ULISH CARTER

A few months ago, Bruce Murphy, executive vice president of KeyBank, visited the New Pittsburgh Courier in an editorial board meeting, and stated that his bank had committed $6 billion to community development all over the country including Pittsburgh. A story in the Courier demonstrated that he wasn’t just talking the talk.

A check for $1 million was written out to Pittsburgh Promise for graduating Pittsburgh Public School seniors in need of money for community colleges, trade schools, or four-year universities.

Unlike the $500 or $1000 scholarships some noted organizations give for one or two semesters that may cover books, the Promise gives up to $2,500 per semester, per year, depending on the need of the student as long as that student carries a passing grade-point average at the school they entered.

The Pittsburgh Promise is the greatest thing to happen to the students in Pittsburgh Public Schools. It’s great to see banks such as KeyBank along with other businesses in Pittsburgh supporting this effort. This is an effort that needs to be duplicated in every city across the U.S. This doesn’t just help Blacks—it helps all poor, low-income, and middle-income families throughout the city, Black and White. Education is our community’s greatest need, but without money the greatest students can’t attend college.

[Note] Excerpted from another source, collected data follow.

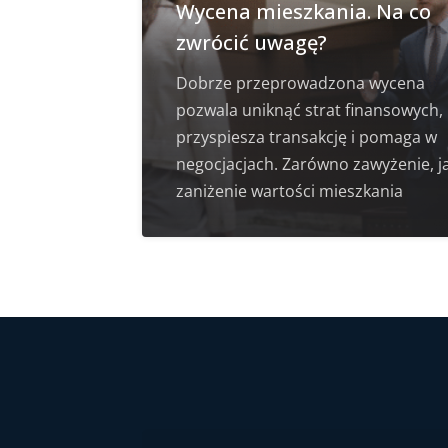
Wycena mieszkania. Na co
zwrócić uwagę?
Dobrze przeprowadzona wycena
pozwala uniknąć strat finansowych,
przyspiesza transakcję i pomaga w
negocjacjach. Zarówno zawyżenie, ja
zaniżenie wartości mieszkania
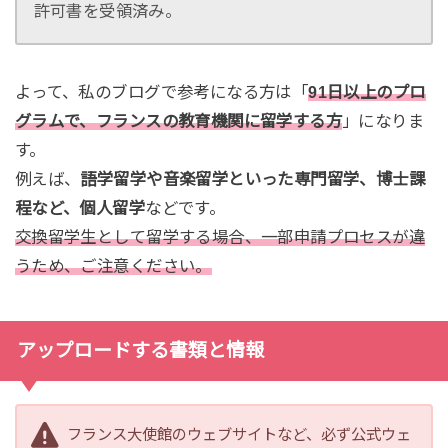
許可書を受領済み。
よって、私のブログで参考になる方は「
91日以上のプロ
グラムで、フランスの教育機関に留学する方
」になりま
す。
例えば、
語学留学や音楽留学といった専門留学、博士課
程など、個人留学
などです。
交換留学生として留学する場合、一部申請プロセスが違
うため、ご注意ください。
アップロードする書類と情報
フランス大使館のウェブサイトなど、必ず公式ウェ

“When making an investment of this size, you want to make sure it’s managed well,” KeyBank executive vice president Margot Copeland said to Courier reporter Christian Morrow. “It’s not enough to get students into college, we have to graduate them. The completion aspect is very important to us, and we’re pleased with the results the Promise has shown.”

She went on to say that they are thinking about starting a Promise in Cleveland.